Fengshui (Geomancy)

Luck/Fortune/Superstition & Taboos

     This particularly Chinese concept may take some getting used to. Again, the younger generation isn't as attuned to older Chinese cultural traditions and are also more knowledgeable about Western culture so you may encounter this practice less and less in the future, but it is interesting and worth understanding.

      The concept of Fengshui (which literally means 'wind water') refers to the mystical belief in the geographical positioning of material objects in the physical life in such a way as to be harmonious with the spiritual life as well. In other words, if your bedroom doorway faces a bathroom at the end of the hall, this may be bad 'fengshui' or bad luck because of geographical superstitions dating back to a period when  some period of famine, drought or disease in Chinese society led some to try less practical or objective ways of belief as a means to cope with the uncontrollable forces in life and the world.
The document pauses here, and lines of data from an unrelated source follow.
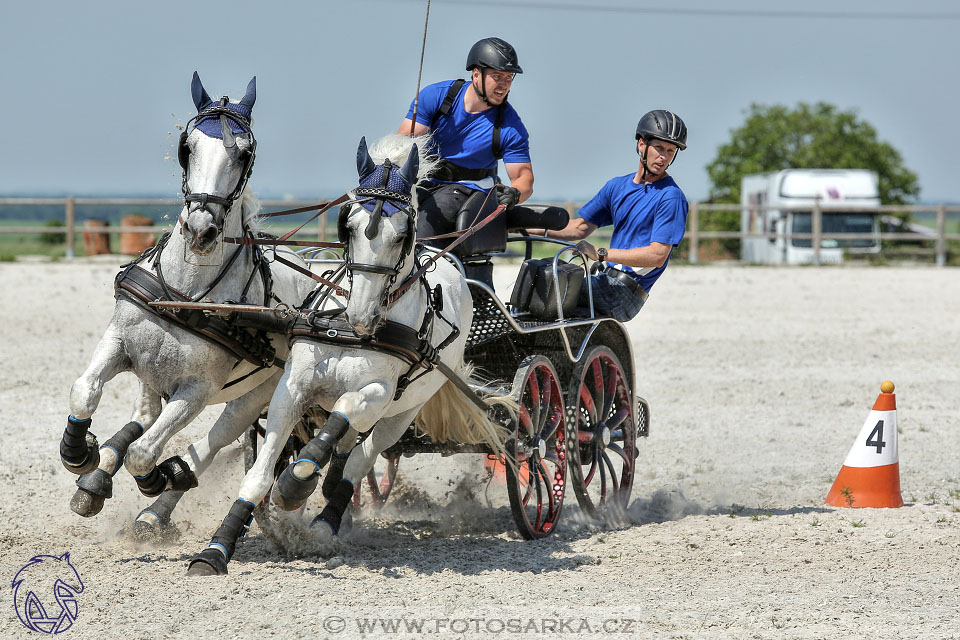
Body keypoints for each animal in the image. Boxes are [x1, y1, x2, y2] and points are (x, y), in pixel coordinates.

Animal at [64, 72, 318, 536]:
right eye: (187, 146)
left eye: (246, 152)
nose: (201, 230)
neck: (185, 291)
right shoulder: (119, 343)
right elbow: (85, 392)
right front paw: (79, 453)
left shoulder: (198, 389)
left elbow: (144, 455)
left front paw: (159, 476)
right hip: (153, 369)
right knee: (144, 415)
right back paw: (98, 477)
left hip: (258, 395)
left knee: (212, 442)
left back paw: (161, 497)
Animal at [190, 135, 512, 576]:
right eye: (350, 226)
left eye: (403, 234)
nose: (362, 315)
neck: (347, 327)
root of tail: (450, 262)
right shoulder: (293, 387)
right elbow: (260, 472)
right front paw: (216, 549)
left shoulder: (378, 392)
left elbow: (340, 423)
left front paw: (295, 483)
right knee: (348, 450)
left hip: (404, 411)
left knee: (361, 456)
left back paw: (326, 519)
   Although there are too many taboos or superstitions to list here, another example of bad luck or superstition relates to renting an apartment where someone has recently passed away. A Taiwanese family, in general, will never occupy or rent an apartment or room where someone has recently died. You may wonder, well people die all the time in their apartments or homes, but people are still living in apartments all over the city. Basically, either the room is vacated for a period of months or years, or it is cleaned, renovated and re-rented/sold to a new family who is unaware that a death took place recently in that location. Furthermore, if one's business or health is failing, they may consult a 'geomancer' or kind of Chinese 'witch doctor'/fortune teller who, for a fee, will rearrange one's work/living space to make it more harmonious and to reveal any taboo behavior in one's current arrangements which may (most probably) be unknown to the owner/person hiring the geomancer.

     Death is a particularly unlucky or taboo subject, and is seldom talked about in a joking manner. Ghosts, evil and misfortune are all topics of deadly seriousness and respect and even the simple act of placing one's chopsticks in an upright, vertical manner in a bowl of rice (which has the appearance of the religious practice of placing upright incense sticks in an incense burner at funerals or ceremonies) will receive a quick response from anyone seated near you and a helpful correction to a horizontal position across the top of the bowl. The holiday 'Tomb Sweeping Day' even celebrates the cleaning of one's relative's tomb and is widely celebrated in Chinese society.